:: TASK STATEMENT ::
Please copy the records below word for word, leaving out the pictures.

:: Data excerpts ::
▶

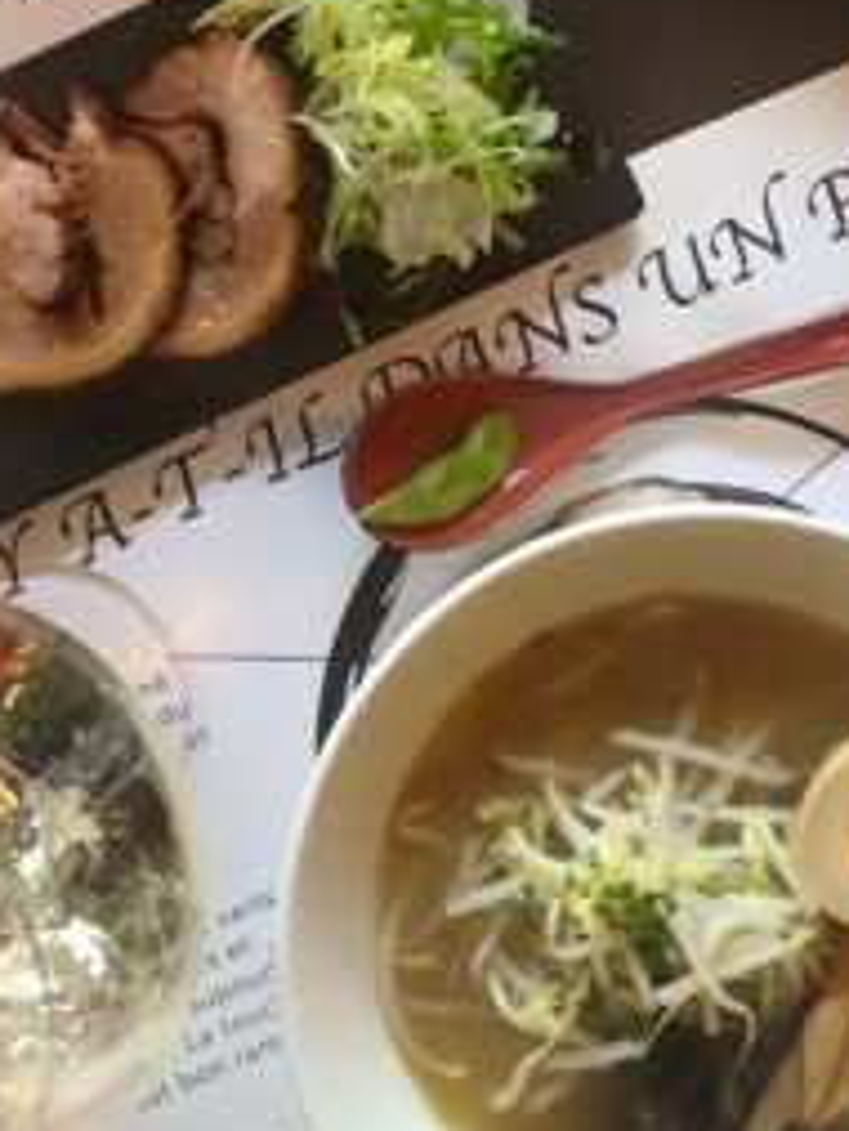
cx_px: 304
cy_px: 123
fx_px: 1928
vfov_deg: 31.2
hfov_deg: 24.7
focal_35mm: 59
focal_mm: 3.99
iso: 80
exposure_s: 1/7
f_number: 1.8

◀

:: ANSWER FOR THE TASK ::
cx_px: 304
cy_px: 123
fx_px: 1928
vfov_deg: 31.2
hfov_deg: 24.7
focal_35mm: 59
focal_mm: 3.99
iso: 80
exposure_s: 1/7
f_number: 1.8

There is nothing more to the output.